##### DATA SHOWN #####

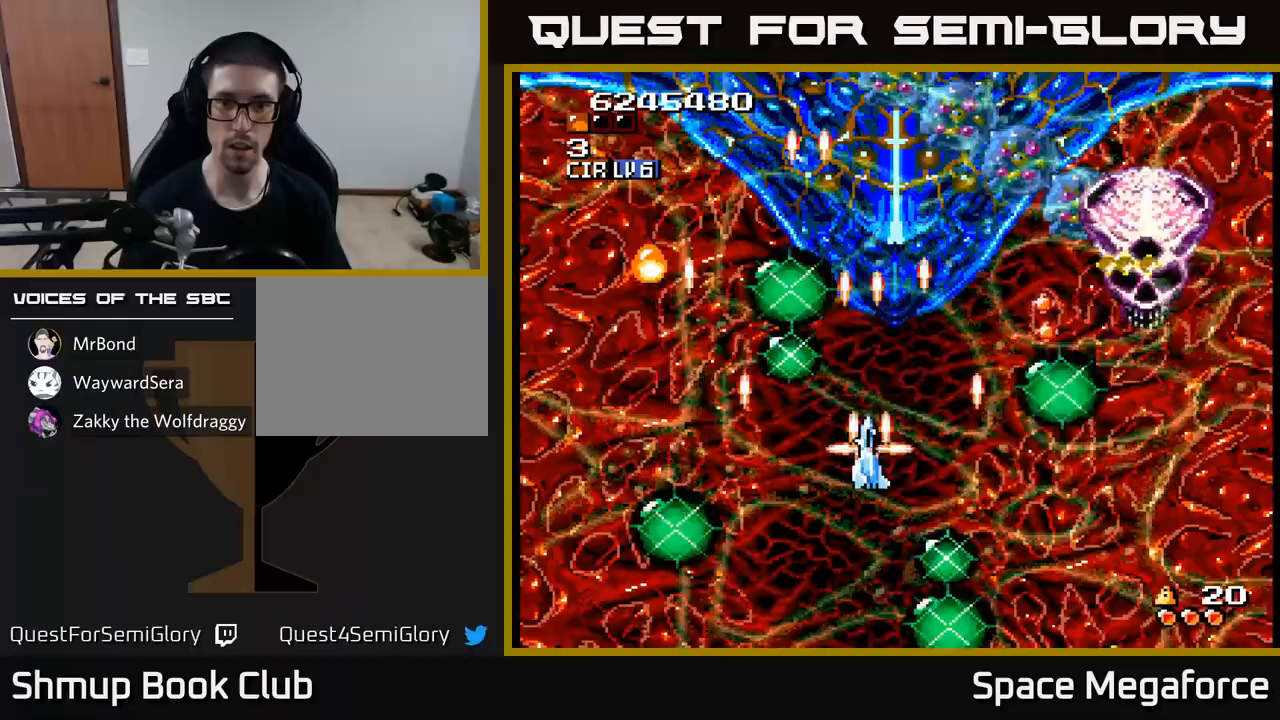
{"dt_ms": 500, "buttons": ["X", "DPAD_RIGHT"], "events": [[417, "DPAD_RIGHT", "down"]]}
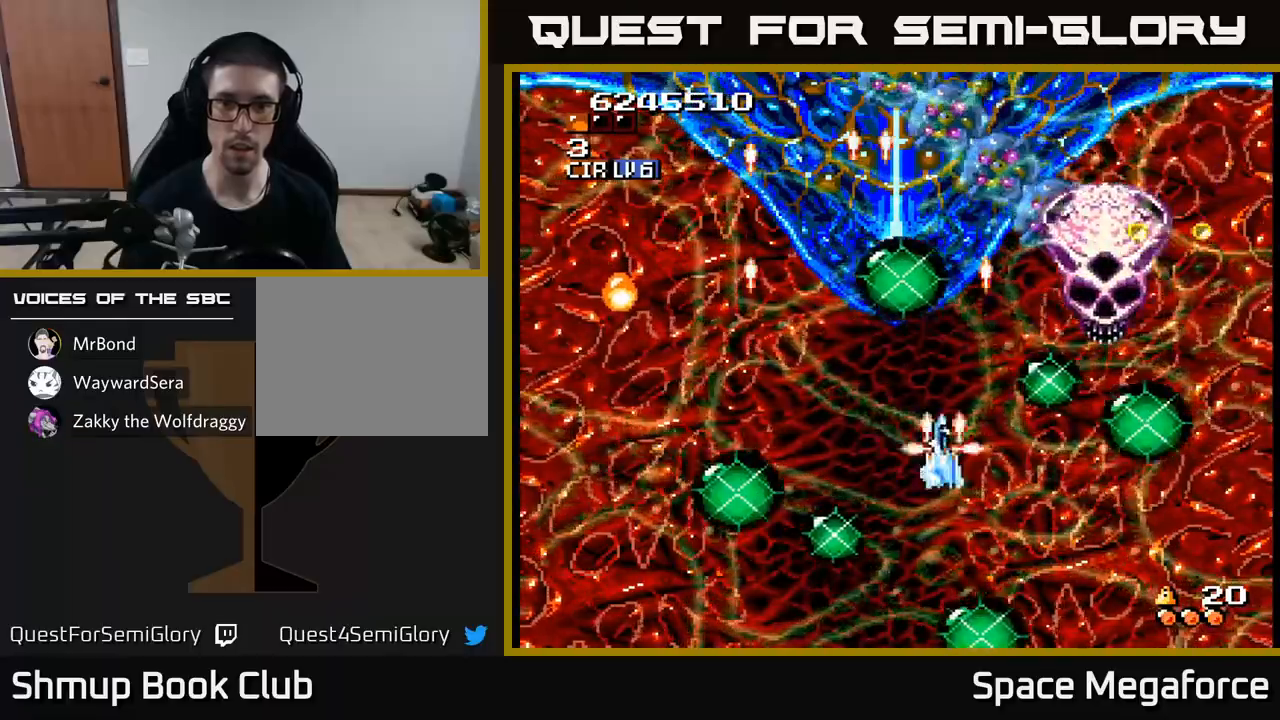
{"dt_ms": 500, "buttons": ["X", "DPAD_LEFT"], "events": [[33, "DPAD_RIGHT", "up"], [33, "DPAD_UP", "down"], [50, "DPAD_UP", "up"], [117, "DPAD_DOWN", "down"], [233, "DPAD_DOWN", "up"], [250, "DPAD_LEFT", "down"]]}
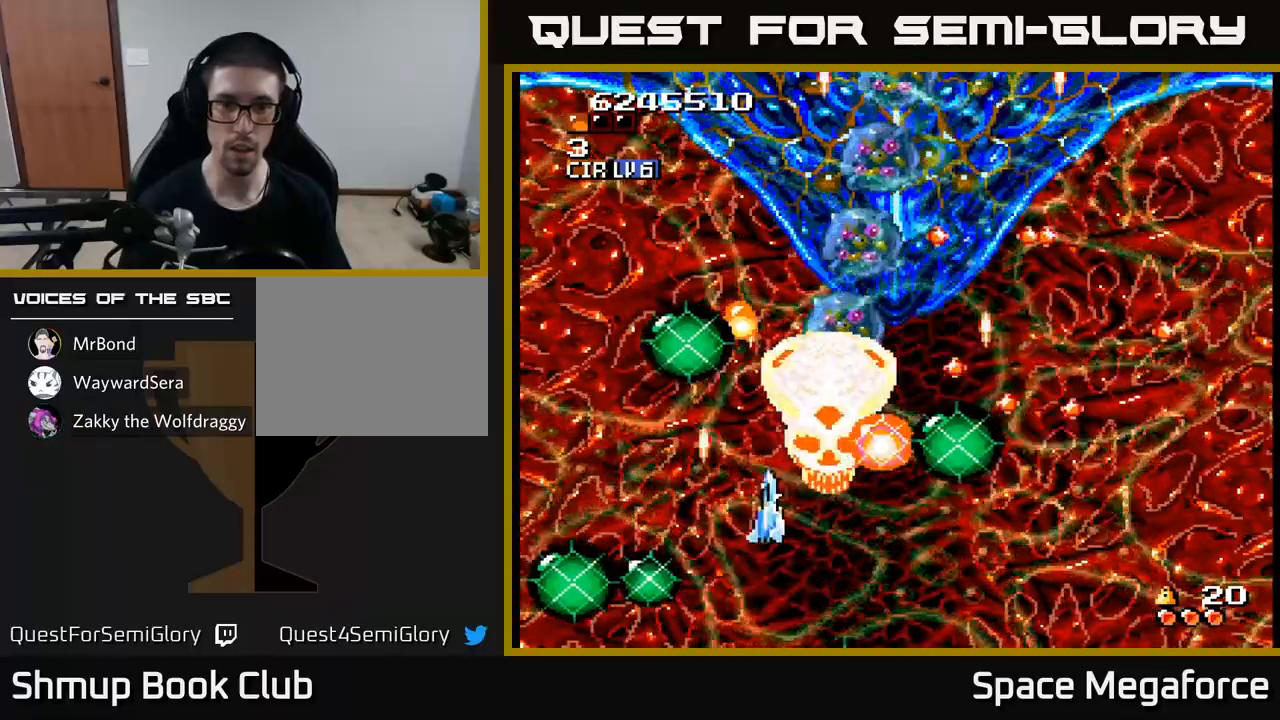
{"dt_ms": 500, "buttons": ["X"], "events": [[350, "DPAD_LEFT", "up"], [350, "DPAD_UP", "down"], [400, "DPAD_RIGHT", "down"], [450, "DPAD_UP", "up"], [500, "DPAD_RIGHT", "up"]]}
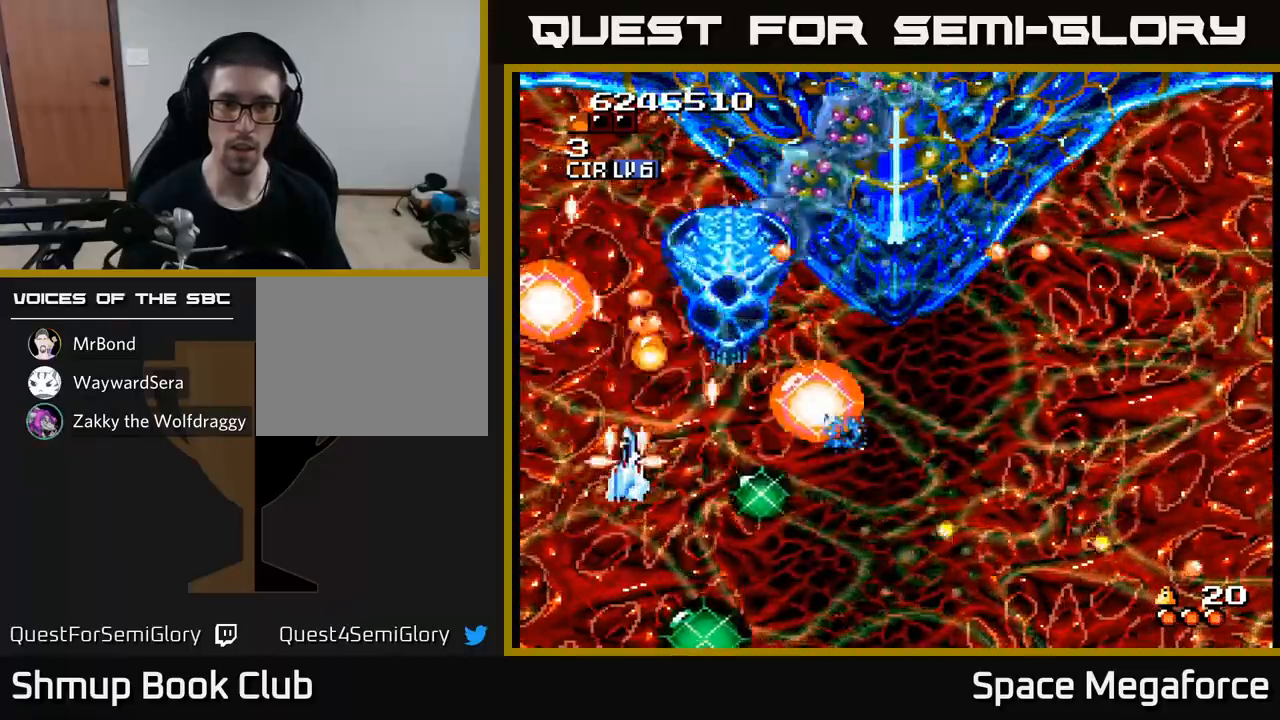
{"dt_ms": 500, "buttons": ["X", "DPAD_RIGHT"], "events": [[17, "DPAD_DOWN", "down"], [83, "DPAD_DOWN", "up"], [250, "DPAD_RIGHT", "down"]]}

#####

Retype the data above exactly. Leave the pictures out.

» **EXERCISE SOLUTION**
{"dt_ms": 500, "buttons": ["X", "DPAD_RIGHT"], "events": [[417, "DPAD_RIGHT", "down"]]}
{"dt_ms": 500, "buttons": ["X", "DPAD_LEFT"], "events": [[33, "DPAD_RIGHT", "up"], [33, "DPAD_UP", "down"], [50, "DPAD_UP", "up"], [117, "DPAD_DOWN", "down"], [233, "DPAD_DOWN", "up"], [250, "DPAD_LEFT", "down"]]}
{"dt_ms": 500, "buttons": ["X"], "events": [[350, "DPAD_LEFT", "up"], [350, "DPAD_UP", "down"], [400, "DPAD_RIGHT", "down"], [450, "DPAD_UP", "up"], [500, "DPAD_RIGHT", "up"]]}
{"dt_ms": 500, "buttons": ["X", "DPAD_RIGHT"], "events": [[17, "DPAD_DOWN", "down"], [83, "DPAD_DOWN", "up"], [250, "DPAD_RIGHT", "down"]]}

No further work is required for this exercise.